● **PROVIDED PASSAGE**:
▬▬▬▬▬▬
Translate your games with GlyphBoy Swap

Imagine you’re making your own game, or translating someone else’s game, but you encounter a problem… The language you’re translating that game into does not use the Latin alphabet! How can you translate your game then? Is your translation doomed to not happen? Thankfully, there’s a simple solution!

GlyphBoy Swap!

GlyphBoy Swap converts your Japanese, Chinese (Zhuyin), Greek, Russian and Ainu text into GB Studio compatible glyphs! So how does it work?

If you’ve worked on a GB Studio game before, you may have noticed the ASCII file has a lot of strange characters that most people won’t use.

The Default ASCII sheet used for UI/Text in GB Studio

You can modify this ASCII file and replace the strange characters with something else, you just have to ensure that those characters are referenced correctly in your text boxes in GB Studio. It’s pretty simple.

I saw an online Japanese tool that converted Hiragana into GB Studio text. However, it only used one of the two sets of characters required in Japanese for basic reading, Hiragana or Katakana. This tool only used the bottom rows of the ASCII file. I felt like I could do better than just one set, so I started developing Kana 2 GB Studio, a tool that converted both sets into GB Studio text.

The project has grown since then, and it now supports 7 scripts from 5 different languages, hence the change in name to GlyphBoy Swap. It also has a tool for multi-line Japanese text, just like in the Pokémon games.

You can download this tool by clicking here. To use it, open the only exe file in the zip and use one of the ASCII files. If you like the tool, please leave a comment. It’s much appreciated!


Editor’s Note: This GlyphBoy Swap is an amazing tool in how it works. Not only does it take the characters inputted and exports an updated ASCII file that has the characters embedded, ready to use in your game, but it also provides the unicode text pointers that are required to have GB Studio access those characters correctly. The copy output button is what copies these special codes to your clipboard ready to be pasted into a GB Studio Dialogue Box. ASCII tiles can also be used to show avatars or even emotes in your in game text boxes if you edit the file. Those special characters should not be underestimated.
▬▬▬▬▬▬
● **PROVIDED DATA**:
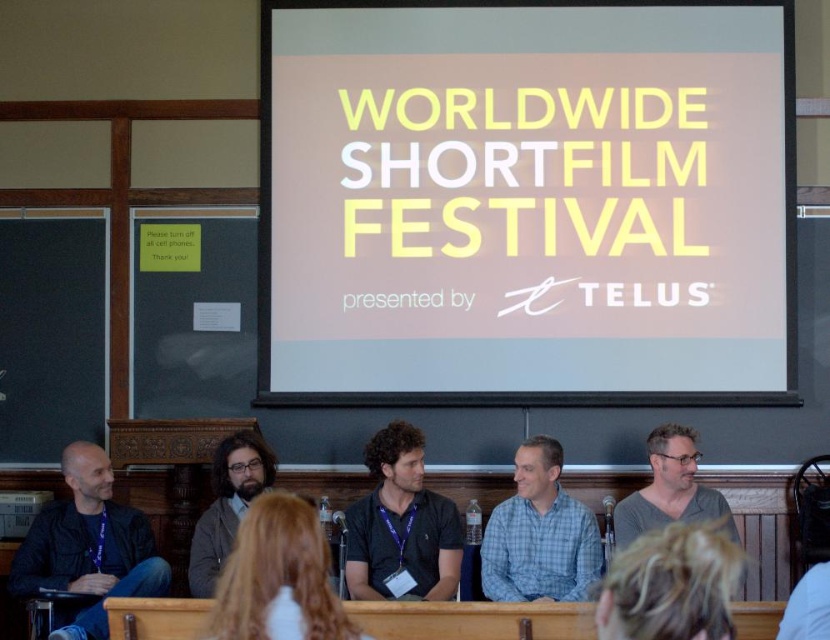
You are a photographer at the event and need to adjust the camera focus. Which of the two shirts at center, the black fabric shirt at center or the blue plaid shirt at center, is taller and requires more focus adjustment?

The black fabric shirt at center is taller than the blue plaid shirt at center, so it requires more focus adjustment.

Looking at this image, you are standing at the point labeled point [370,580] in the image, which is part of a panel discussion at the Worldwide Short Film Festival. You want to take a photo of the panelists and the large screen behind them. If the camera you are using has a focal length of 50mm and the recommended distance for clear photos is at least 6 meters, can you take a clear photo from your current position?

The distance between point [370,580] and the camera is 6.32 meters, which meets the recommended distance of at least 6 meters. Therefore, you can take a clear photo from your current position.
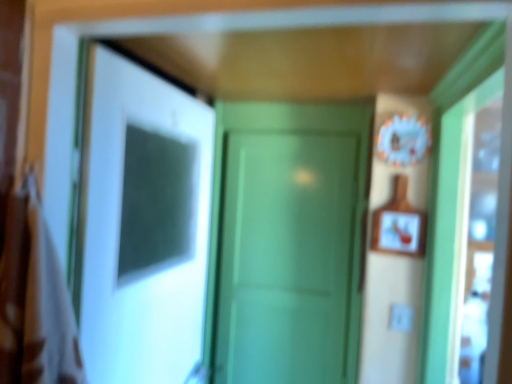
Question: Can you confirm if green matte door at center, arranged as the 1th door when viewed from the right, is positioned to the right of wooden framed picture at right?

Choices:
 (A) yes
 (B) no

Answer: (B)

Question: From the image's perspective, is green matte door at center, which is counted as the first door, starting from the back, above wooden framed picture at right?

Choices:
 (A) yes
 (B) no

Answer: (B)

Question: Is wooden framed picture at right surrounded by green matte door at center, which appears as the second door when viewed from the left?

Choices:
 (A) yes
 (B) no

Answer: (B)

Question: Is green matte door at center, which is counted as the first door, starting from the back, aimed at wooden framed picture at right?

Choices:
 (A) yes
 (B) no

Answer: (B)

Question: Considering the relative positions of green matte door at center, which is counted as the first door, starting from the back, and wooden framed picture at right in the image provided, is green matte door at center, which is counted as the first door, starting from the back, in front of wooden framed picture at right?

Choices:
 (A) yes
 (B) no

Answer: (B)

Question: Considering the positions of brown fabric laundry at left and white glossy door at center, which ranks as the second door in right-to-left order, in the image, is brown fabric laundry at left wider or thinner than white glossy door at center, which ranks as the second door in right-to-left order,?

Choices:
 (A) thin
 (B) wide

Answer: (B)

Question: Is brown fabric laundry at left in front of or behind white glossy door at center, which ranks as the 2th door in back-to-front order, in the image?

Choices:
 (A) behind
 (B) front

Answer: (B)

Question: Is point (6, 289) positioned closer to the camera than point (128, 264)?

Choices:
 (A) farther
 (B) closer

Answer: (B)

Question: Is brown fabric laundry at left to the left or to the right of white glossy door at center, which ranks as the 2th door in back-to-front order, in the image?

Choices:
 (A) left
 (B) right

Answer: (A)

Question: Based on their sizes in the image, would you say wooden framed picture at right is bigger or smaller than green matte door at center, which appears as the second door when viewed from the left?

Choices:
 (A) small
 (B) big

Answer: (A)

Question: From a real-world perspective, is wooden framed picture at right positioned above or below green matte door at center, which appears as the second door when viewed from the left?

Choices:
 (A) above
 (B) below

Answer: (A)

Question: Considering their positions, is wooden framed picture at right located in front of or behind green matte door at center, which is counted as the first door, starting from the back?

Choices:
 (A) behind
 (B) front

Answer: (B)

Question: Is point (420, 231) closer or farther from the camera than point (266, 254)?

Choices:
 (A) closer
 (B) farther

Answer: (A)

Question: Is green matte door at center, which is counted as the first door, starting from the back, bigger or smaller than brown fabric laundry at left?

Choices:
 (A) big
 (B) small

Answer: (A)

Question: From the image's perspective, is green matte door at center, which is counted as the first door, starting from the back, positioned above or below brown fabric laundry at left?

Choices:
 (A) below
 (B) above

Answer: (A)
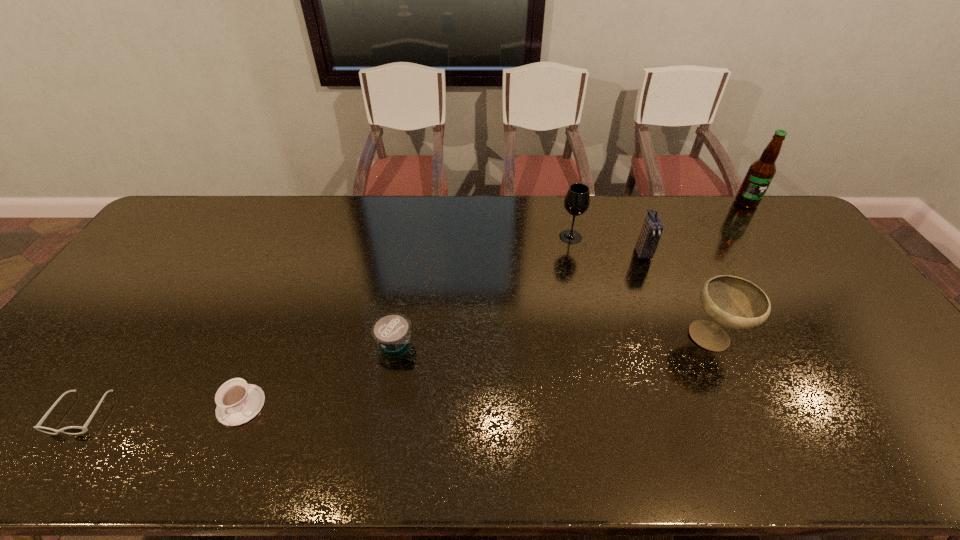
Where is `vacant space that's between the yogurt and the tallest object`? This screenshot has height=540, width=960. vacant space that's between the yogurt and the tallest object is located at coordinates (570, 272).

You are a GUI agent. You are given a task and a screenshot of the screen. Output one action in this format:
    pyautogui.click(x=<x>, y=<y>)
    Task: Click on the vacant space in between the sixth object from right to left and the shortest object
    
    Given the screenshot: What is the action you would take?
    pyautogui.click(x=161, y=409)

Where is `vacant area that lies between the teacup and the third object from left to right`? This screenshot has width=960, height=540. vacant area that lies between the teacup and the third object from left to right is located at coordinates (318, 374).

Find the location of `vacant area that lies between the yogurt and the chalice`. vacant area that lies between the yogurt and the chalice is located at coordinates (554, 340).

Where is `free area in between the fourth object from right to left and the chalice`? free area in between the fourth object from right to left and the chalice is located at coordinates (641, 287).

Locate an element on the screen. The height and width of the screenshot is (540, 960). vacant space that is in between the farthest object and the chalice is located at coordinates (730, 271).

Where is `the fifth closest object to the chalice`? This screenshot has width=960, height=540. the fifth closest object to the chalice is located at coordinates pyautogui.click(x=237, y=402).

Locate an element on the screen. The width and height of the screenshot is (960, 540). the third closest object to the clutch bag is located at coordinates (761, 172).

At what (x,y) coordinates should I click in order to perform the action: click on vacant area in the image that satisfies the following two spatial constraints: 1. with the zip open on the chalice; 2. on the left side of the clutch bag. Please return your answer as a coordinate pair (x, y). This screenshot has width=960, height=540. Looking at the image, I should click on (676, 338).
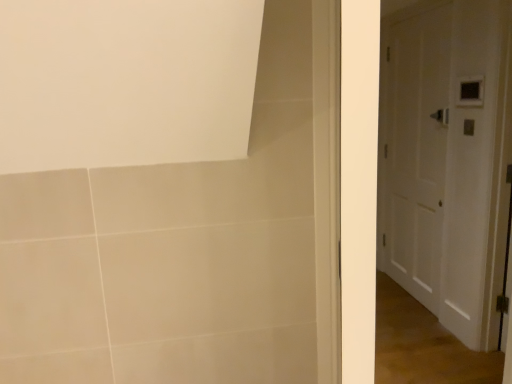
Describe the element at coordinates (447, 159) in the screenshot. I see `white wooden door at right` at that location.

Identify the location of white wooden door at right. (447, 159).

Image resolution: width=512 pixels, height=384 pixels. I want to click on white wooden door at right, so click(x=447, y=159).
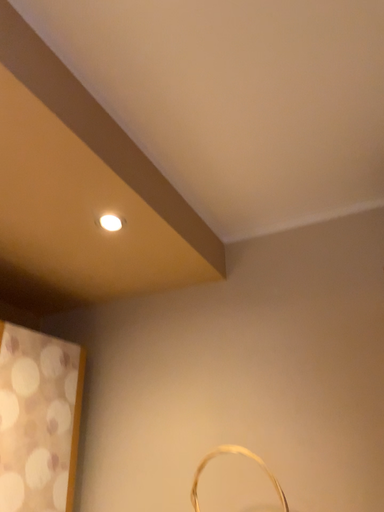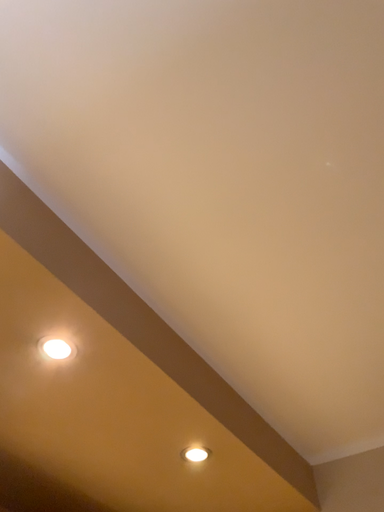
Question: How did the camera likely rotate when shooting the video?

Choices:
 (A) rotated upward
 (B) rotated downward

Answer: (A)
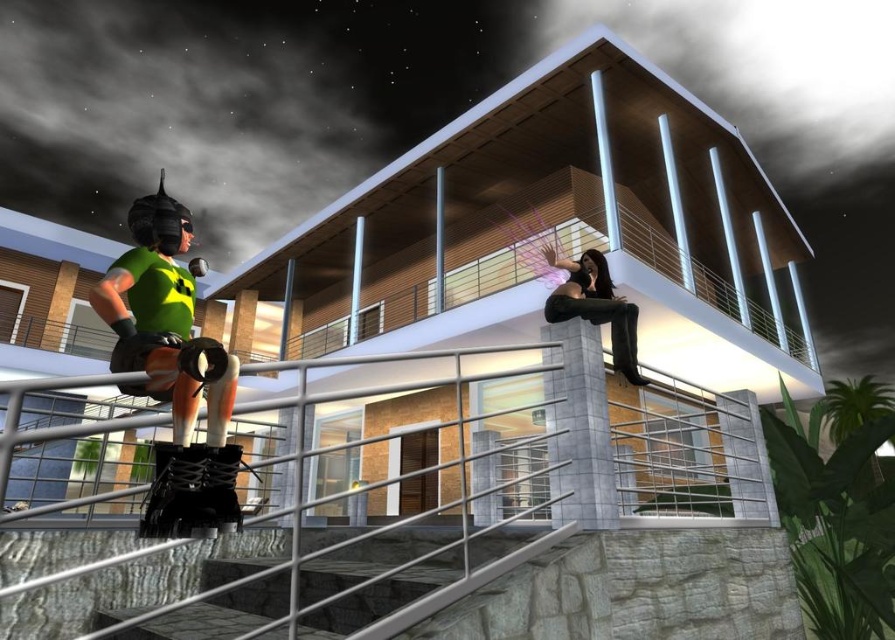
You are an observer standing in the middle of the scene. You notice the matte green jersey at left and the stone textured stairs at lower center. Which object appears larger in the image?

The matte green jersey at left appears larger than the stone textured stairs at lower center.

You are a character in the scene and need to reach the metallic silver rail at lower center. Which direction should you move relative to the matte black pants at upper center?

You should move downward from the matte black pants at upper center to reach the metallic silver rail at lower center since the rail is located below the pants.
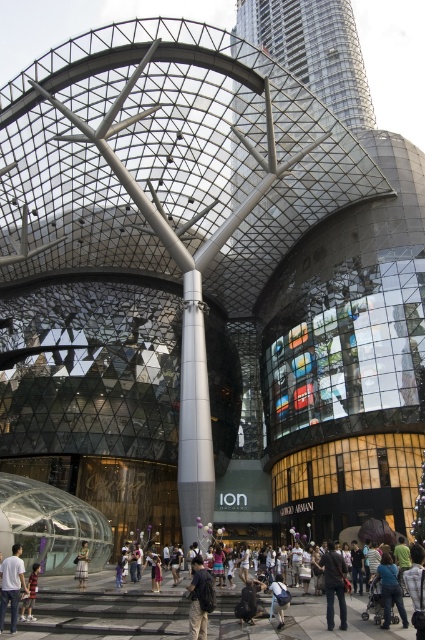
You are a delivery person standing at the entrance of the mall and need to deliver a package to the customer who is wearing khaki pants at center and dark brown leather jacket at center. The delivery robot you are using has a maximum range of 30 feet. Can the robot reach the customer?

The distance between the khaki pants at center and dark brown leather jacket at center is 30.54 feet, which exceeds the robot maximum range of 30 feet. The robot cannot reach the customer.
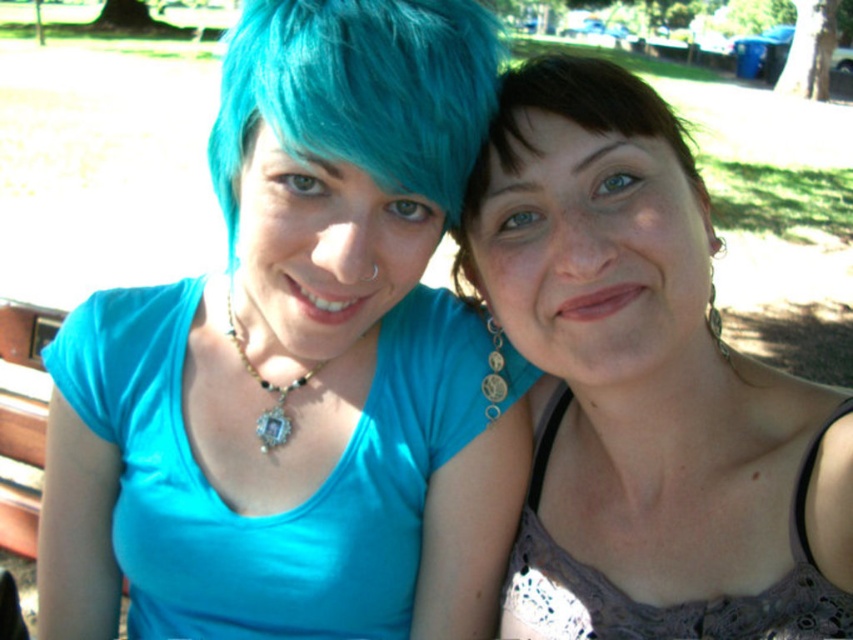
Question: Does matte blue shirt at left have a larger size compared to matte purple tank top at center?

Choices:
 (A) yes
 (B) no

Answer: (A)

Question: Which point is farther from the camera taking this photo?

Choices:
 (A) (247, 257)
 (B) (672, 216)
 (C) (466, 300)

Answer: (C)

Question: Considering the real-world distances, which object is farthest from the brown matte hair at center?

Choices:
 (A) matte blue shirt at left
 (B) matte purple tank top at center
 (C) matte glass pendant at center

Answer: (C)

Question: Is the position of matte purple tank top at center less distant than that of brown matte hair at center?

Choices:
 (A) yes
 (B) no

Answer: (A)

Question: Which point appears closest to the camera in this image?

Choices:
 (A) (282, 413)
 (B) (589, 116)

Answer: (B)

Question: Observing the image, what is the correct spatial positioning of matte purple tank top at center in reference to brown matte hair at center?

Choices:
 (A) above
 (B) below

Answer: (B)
▬▬▬▬▬▬
● **QUESTIONS TO ANSWER**:
- 1) Echo the part of the GlyphBoy Swap article that opens with the words containing "I saw an online" and closes with "It’s much appreciated!".
- 2) Answer these questions from the GlyphBoy Swap article:
(a) Which languages' text does the tool convert into GB Studio compatible glyphs?
(b) What was the tool called before its name changed?
(c) Where does the copy output button copy the special codes?
The records are separate material unrelated to the GlyphBoy Swap article.

● **ANSWERS TO THE TASKS**:
- 1)
I saw an online Japanese tool that converted Hiragana into GB Studio text. However, it only used one of the two sets of characters required in Japanese for basic reading, Hiragana or Katakana. This tool only used the bottom rows of the ASCII file. I felt like I could do better than just one set, so I started developing Kana 2 GB Studio, a tool that converted both sets into GB Studio text.

The project has grown since then, and it now supports 7 scripts from 5 different languages, hence the change in name to GlyphBoy Swap. It also has a tool for multi-line Japanese text, just like in the Pokémon games.

You can download this tool by clicking here. To use it, open the only exe file in the zip and use one of the ASCII files. If you like the tool, please leave a comment. It’s much appreciated!

- 2)
(a) Japanese, Chinese (Zhuyin), Greek, Russian and Ainu.
(b) Kana 2 GB Studio.
(c) To the clipboard, ready to be pasted into a GB Studio Dialogue Box.